Groundhog Day Wedding.
Post # 9
For my first marriage, we had a Destination Wedding with reception with just immediate family and close friend. Then we had parties in our current city, my hometown and his hometown. They weren’t small like you are describing, but planning all of those events was tiring, expensive and stressful.
I eloped the second time 😑
Post # 10
IMO, absolutely not, although obviously this is your decision.
If I ever got married, I would have one wedding. One ceremony with one reception. Period. I would make the very best effort possible to have everyone important to me in attendance on that day, and if necessary would have it in a location that facilitated those guests coming to my wedding. I realize you’re in a tough situation with a lot of international travel (which would be an issue even without a pandemic), but I still consider second receptions to be just celebrations of marriage and I am not a fan of them. If someone can’t attend my wedding, I’d get together with them later. It sounds to me like this is a series of celebrations of marriage.
Post # 11
I think it sounds fun and I’d do it if I could afford it. My wedding was intimate and I loved it.
Post # 12
- Wedding: April 2017 - City, State
It does seem like a lot of extra time, effort, and money to do all of this. I would enjoy it as a guest though as I hate flying.
Post # 13
Contrary to what some are telling you, an intimate ceremony with a delayed reception or smaller delayed receptions is and always has been considered perfectly appropriate. Sure, the sky is always the limit, but I totally disagree you couldn’t do it a lot less expensively than a traditional wedding.

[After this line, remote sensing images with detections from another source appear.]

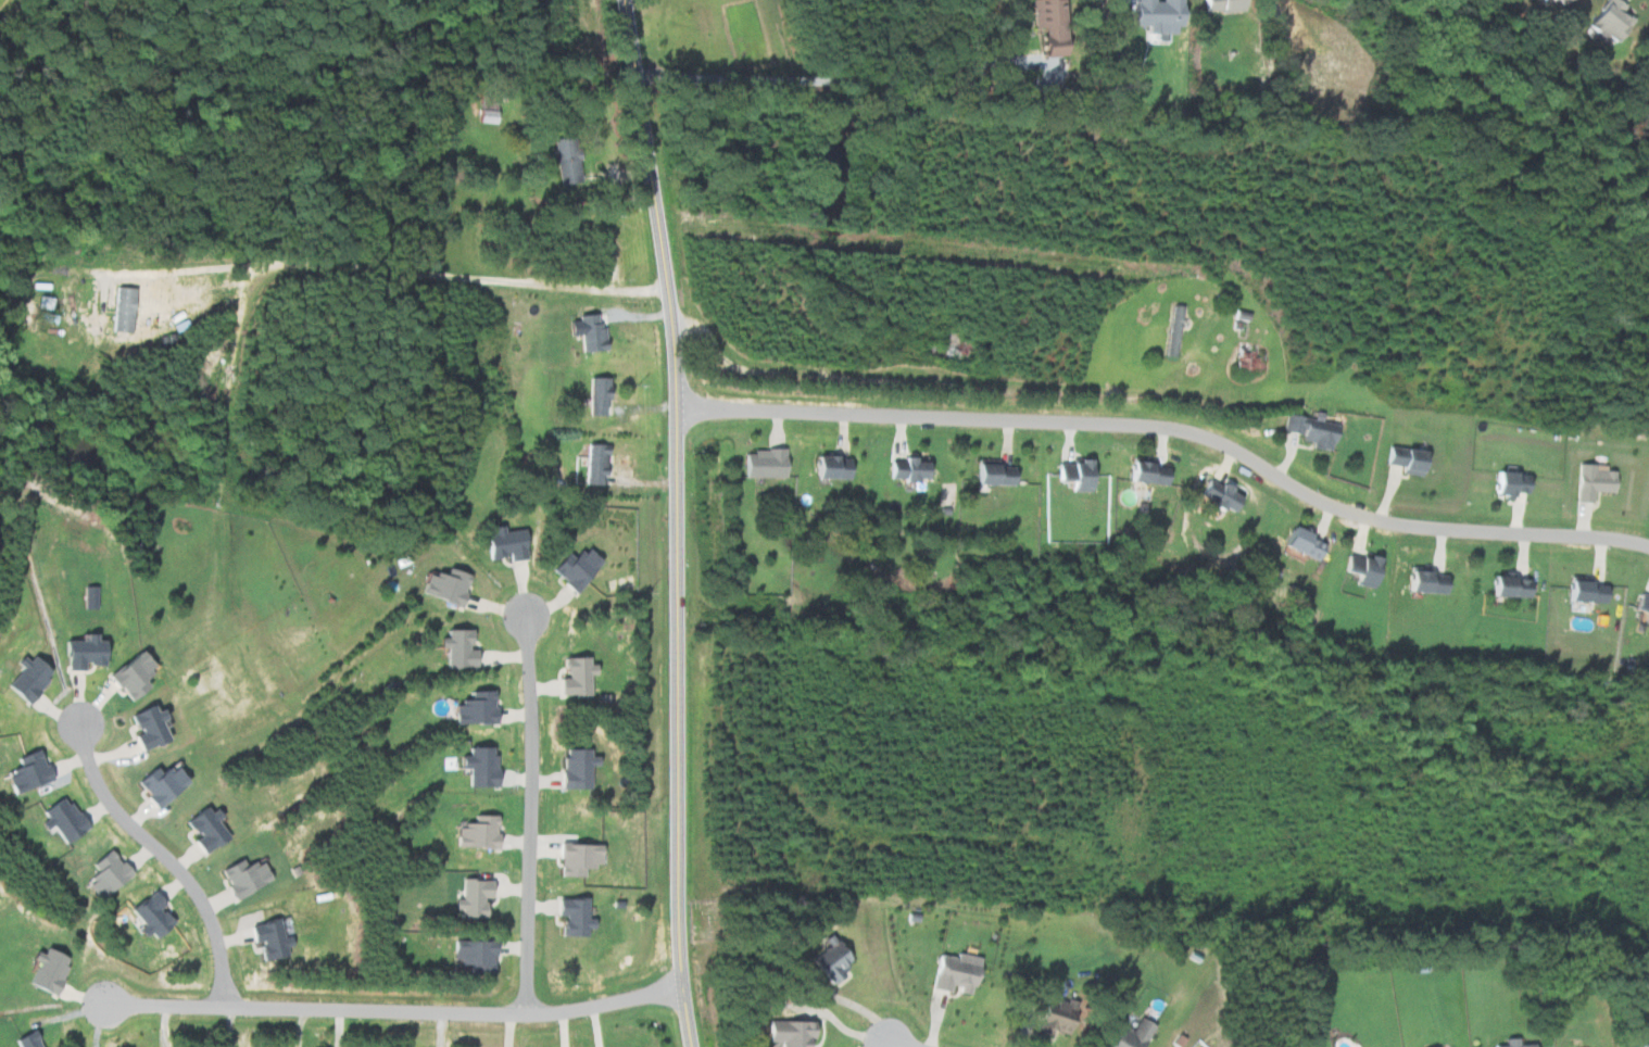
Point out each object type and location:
building: (1553, 2)
building: (1218, 6)
building: (1156, 15)
building: (1607, 20)
building: (1047, 26)
road: (843, 79)
building: (486, 116)
building: (566, 161)
road: (292, 263)
road: (198, 270)
building: (120, 310)
building: (587, 333)
building: (949, 350)
building: (1246, 360)
building: (594, 395)
road: (1173, 428)
building: (1309, 430)
building: (1403, 458)
building: (762, 462)
building: (597, 463)
building: (829, 467)
building: (903, 468)
building: (1145, 472)
building: (992, 474)
building: (1074, 474)
building: (1591, 481)
building: (1508, 483)
building: (1215, 494)
road: (675, 522)
building: (1299, 542)
building: (506, 543)
building: (577, 568)
building: (1358, 569)
building: (1422, 581)
building: (446, 585)
building: (1507, 586)
building: (1584, 591)
building: (1642, 606)
building: (458, 648)
building: (82, 652)
building: (129, 676)
building: (578, 676)
building: (24, 677)
building: (470, 708)
building: (146, 727)
building: (475, 765)
building: (573, 767)
building: (23, 772)
building: (161, 784)
road: (525, 815)
building: (60, 818)
building: (203, 828)
building: (473, 832)
road: (159, 856)
building: (574, 858)
building: (102, 874)
building: (240, 876)
building: (470, 897)
building: (146, 914)
building: (570, 916)
building: (266, 938)
building: (471, 954)
building: (43, 970)
building: (954, 972)
road: (394, 1011)
building: (1048, 1021)
building: (786, 1032)
building: (1129, 1034)
building: (23, 1040)
building: (1634, 1041)
building: (1511, 1043)
road: (896, 1044)

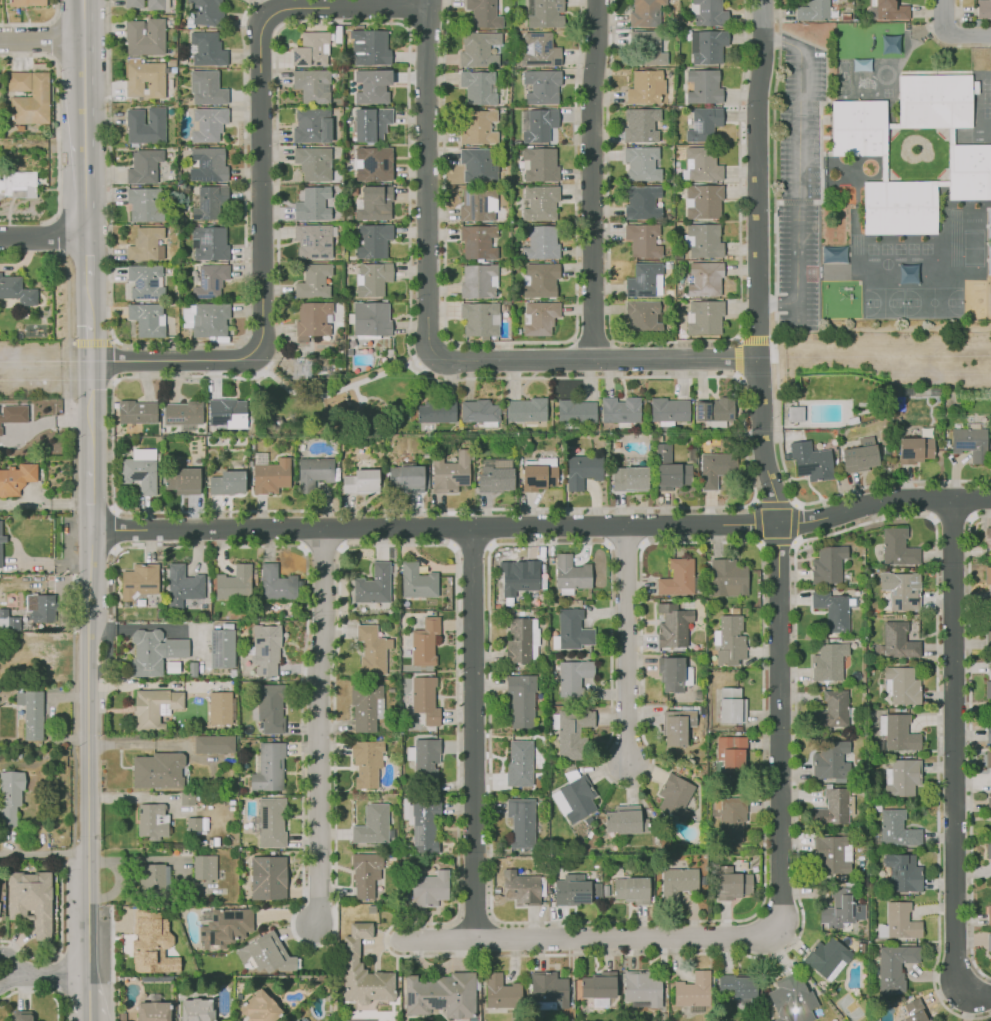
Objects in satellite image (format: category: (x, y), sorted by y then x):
building: (28, 2)
building: (144, 3)
building: (984, 9)
building: (813, 10)
building: (887, 10)
building: (207, 12)
building: (709, 12)
building: (483, 13)
building: (645, 13)
building: (546, 14)
building: (846, 16)
road: (944, 16)
road: (960, 17)
road: (81, 20)
road: (35, 23)
road: (927, 28)
road: (967, 35)
building: (144, 36)
road: (41, 39)
building: (706, 45)
road: (969, 45)
building: (371, 46)
building: (648, 47)
building: (206, 48)
building: (477, 49)
building: (311, 50)
building: (539, 50)
building: (144, 79)
building: (312, 85)
building: (372, 86)
building: (478, 86)
building: (541, 86)
building: (702, 86)
building: (206, 87)
building: (646, 87)
building: (28, 97)
road: (82, 97)
road: (56, 119)
building: (704, 122)
building: (208, 123)
building: (371, 124)
building: (144, 125)
building: (540, 125)
building: (642, 125)
building: (311, 126)
building: (478, 127)
building: (858, 148)
building: (313, 162)
building: (540, 163)
building: (641, 163)
building: (210, 164)
building: (372, 165)
building: (477, 165)
building: (702, 165)
building: (143, 166)
road: (797, 173)
road: (592, 180)
parking lot: (798, 182)
building: (18, 184)
road: (260, 185)
road: (83, 195)
road: (774, 200)
building: (209, 202)
building: (643, 202)
building: (703, 202)
building: (375, 203)
building: (539, 203)
building: (145, 204)
building: (312, 204)
building: (478, 205)
building: (988, 222)
road: (44, 237)
building: (373, 239)
building: (643, 240)
building: (313, 241)
building: (478, 241)
building: (704, 241)
building: (540, 242)
building: (145, 243)
building: (209, 243)
road: (90, 255)
building: (372, 278)
building: (704, 279)
building: (477, 280)
building: (644, 280)
building: (144, 281)
building: (210, 281)
building: (313, 281)
building: (540, 281)
building: (16, 290)
road: (89, 299)
building: (643, 316)
building: (539, 317)
building: (705, 317)
building: (146, 318)
building: (312, 318)
building: (479, 318)
building: (209, 319)
building: (371, 319)
road: (428, 339)
road: (89, 342)
power tower: (301, 370)
road: (336, 390)
road: (357, 394)
park: (337, 402)
building: (526, 409)
building: (620, 409)
building: (668, 409)
building: (719, 409)
building: (478, 411)
building: (13, 412)
building: (136, 412)
building: (437, 412)
building: (575, 412)
building: (182, 413)
building: (227, 413)
building: (795, 414)
road: (91, 415)
building: (275, 423)
building: (969, 442)
building: (916, 449)
building: (860, 458)
building: (809, 460)
road: (766, 465)
building: (670, 468)
building: (715, 468)
building: (582, 470)
building: (314, 472)
building: (449, 472)
building: (138, 474)
building: (271, 476)
building: (538, 477)
building: (16, 478)
building: (407, 478)
building: (495, 479)
building: (631, 479)
building: (182, 480)
building: (226, 481)
building: (361, 481)
road: (842, 494)
road: (93, 500)
road: (797, 504)
road: (793, 505)
road: (543, 527)
building: (987, 538)
building: (2, 539)
building: (897, 548)
building: (0, 551)
building: (828, 566)
building: (570, 573)
building: (987, 575)
building: (521, 577)
building: (677, 577)
building: (726, 578)
building: (139, 580)
building: (416, 580)
building: (234, 583)
building: (277, 584)
building: (182, 585)
building: (373, 585)
building: (901, 590)
building: (44, 609)
building: (831, 610)
building: (673, 625)
building: (573, 630)
building: (424, 641)
building: (518, 641)
building: (730, 641)
road: (626, 642)
building: (898, 642)
building: (222, 648)
building: (266, 648)
building: (372, 649)
building: (153, 651)
building: (828, 661)
building: (172, 667)
building: (192, 669)
building: (670, 673)
building: (573, 676)
building: (903, 684)
building: (987, 689)
building: (424, 698)
building: (521, 700)
building: (731, 705)
building: (364, 706)
building: (154, 707)
building: (219, 707)
building: (269, 707)
building: (832, 709)
building: (30, 713)
building: (674, 726)
road: (319, 727)
road: (472, 733)
building: (572, 733)
building: (900, 733)
building: (988, 733)
building: (213, 744)
road: (87, 750)
building: (731, 753)
road: (953, 758)
building: (988, 758)
building: (426, 759)
building: (831, 760)
building: (367, 761)
building: (519, 763)
building: (269, 767)
building: (158, 770)
building: (903, 779)
building: (9, 796)
building: (675, 796)
building: (186, 797)
building: (578, 799)
building: (989, 805)
building: (832, 808)
building: (731, 818)
building: (626, 820)
building: (152, 821)
building: (271, 822)
building: (521, 822)
building: (196, 824)
building: (372, 824)
building: (424, 826)
building: (897, 829)
building: (988, 850)
building: (832, 854)
road: (43, 856)
building: (203, 867)
building: (903, 872)
building: (365, 873)
building: (267, 877)
building: (152, 880)
building: (678, 882)
building: (732, 883)
building: (431, 888)
building: (520, 888)
building: (571, 890)
building: (631, 890)
building: (30, 900)
building: (841, 908)
building: (989, 915)
building: (900, 921)
building: (225, 926)
road: (587, 938)
building: (988, 942)
building: (152, 943)
building: (265, 953)
building: (827, 958)
building: (894, 966)
building: (363, 970)
road: (44, 975)
building: (598, 985)
building: (643, 986)
building: (738, 987)
building: (548, 988)
building: (693, 990)
building: (501, 992)
building: (440, 994)
road: (88, 996)
building: (792, 997)
building: (259, 1008)
building: (197, 1010)
building: (152, 1011)
building: (912, 1011)
building: (21, 1016)
building: (301, 1019)
building: (296, 1020)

Just keep in mind that even though you’re not asking others to fly, you’ll be flying all over and attending multiple events, perhaps indoors or no masks with people from multiple households. Your guests may remain uncomfortable with some or all of that. I wouid be in your place or theirs. Having everyone test, including yourself, ahead of each event, staying outdoors, and requiring all guests to be fully vaccinated would help.
I’d personally just Zoom the ceremony if things are the way they are right now.
Post # 14
I agree with you completely here.
Post # 15
I think this sounds like something you might enjoy, and to me that’s all that matters! We liked the big party with everyone (though we kept it quite cheap!) but you make great points about the day passing fast, having limited time with each guest, getting stressed out by planning, etc. The day definitely went by fast for us. I personally love small intimate events as well.
As a guest, I am happy to celebrate my loved ones’ marriages (and other life events) in mostly any way they choose! If my friend said “hey we’re celebrating two months later at Old Chicago” I’d be so down. So if this is something you guys think you would enjoy, go for it!!!